No pope-elect of the modern era has ever had to flee into exile. Opposition candidates in Africa can’t say the same. After Zimbabwe’s 2018 election, Nelson Chamisa went underground. In 2021, Uganda’s Bobi Wine found himself barricaded at home. Another Ugandan opposition figure, Dr Kizza Besigye, has been in jail since last November. In Tanzania, opposition leader Tundu Lissu was jailed and charged with treason—for daring to ask for electoral reforms.

Wild affairs

Yet things weren’t always so genteel in Rome. Before the conclave rules were formalised in the 13th century, papal elections were wild affairs. After Pope Clement V died in 1314, Italian and French cardinals turned violent. Supporters of the French candidate burned the meeting hall down. Italians fled. The election stalled for two years before Pope John XXII was finally chosen—in Lyon, not Rome. In 1378, a Roman mob demanded an Italian pope. Cardinals, fearing for their necks, elected Urban VI. Later, they claimed coercion and chose a rival, Clement VII. The result? Two popes and a schism. To end the chaos, the Council of Constance stepped in and elected Pope Martin V.

The Viterbo Conclave (1268–1271) went on for so long that the townspeople locked the cardinals in, took off the roof, and cut off their food supply. Eventually, Gregory X was elected. Hunger works.

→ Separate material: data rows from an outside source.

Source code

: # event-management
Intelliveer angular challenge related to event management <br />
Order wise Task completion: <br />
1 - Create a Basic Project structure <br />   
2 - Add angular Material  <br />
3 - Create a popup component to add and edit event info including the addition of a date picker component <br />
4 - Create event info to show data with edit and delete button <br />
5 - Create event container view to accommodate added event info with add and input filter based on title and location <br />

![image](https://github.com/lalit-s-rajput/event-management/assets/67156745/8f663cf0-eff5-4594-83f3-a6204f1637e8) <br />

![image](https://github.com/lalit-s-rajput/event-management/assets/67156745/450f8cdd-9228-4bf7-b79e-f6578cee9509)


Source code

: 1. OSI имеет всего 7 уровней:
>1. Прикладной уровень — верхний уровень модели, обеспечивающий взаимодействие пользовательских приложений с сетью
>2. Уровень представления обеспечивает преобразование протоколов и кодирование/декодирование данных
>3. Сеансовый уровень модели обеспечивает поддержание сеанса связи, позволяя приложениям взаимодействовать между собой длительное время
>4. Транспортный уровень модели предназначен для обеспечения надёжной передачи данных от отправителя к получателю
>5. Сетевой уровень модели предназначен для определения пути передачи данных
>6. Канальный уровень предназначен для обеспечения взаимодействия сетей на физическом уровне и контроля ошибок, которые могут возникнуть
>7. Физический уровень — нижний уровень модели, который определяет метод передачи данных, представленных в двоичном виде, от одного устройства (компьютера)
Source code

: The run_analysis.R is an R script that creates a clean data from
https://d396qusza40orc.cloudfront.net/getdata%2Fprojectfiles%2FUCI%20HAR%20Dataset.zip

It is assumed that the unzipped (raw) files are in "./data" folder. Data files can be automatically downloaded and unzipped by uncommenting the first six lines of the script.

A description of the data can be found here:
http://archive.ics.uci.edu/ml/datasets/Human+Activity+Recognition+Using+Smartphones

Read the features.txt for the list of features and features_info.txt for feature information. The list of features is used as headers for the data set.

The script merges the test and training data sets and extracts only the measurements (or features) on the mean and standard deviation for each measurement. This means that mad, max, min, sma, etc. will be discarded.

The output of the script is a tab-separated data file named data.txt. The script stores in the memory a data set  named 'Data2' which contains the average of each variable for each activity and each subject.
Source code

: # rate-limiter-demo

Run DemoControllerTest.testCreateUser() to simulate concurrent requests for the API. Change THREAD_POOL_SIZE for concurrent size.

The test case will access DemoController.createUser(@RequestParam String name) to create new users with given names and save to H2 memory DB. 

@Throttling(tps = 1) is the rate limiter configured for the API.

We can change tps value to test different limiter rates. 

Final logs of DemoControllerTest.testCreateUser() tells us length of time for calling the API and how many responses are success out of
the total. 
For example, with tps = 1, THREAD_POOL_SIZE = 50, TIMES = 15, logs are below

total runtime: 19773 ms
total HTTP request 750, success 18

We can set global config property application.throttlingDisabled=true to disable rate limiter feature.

Over the centuries, the conclave evolved. By the 16th century, it was all incense and order. But not without scandal. In 1517, Cardinal Petrucci plotted to kill Pope Leo X and was executed for his troubles. During the infamous “Cadaver Synod” of 897, Pope Stephen VI dragged the rotting corpse of Pope Formosus into court to try him. He later ended up strangled in prison.

All has been quiet for more than 500 years in papal elections. The conclave’s secrecy, the Church’s authority, and the elite status of cardinals have historically protected losing candidates from such fates, unlike the more volatile outcomes in some African presidential elections.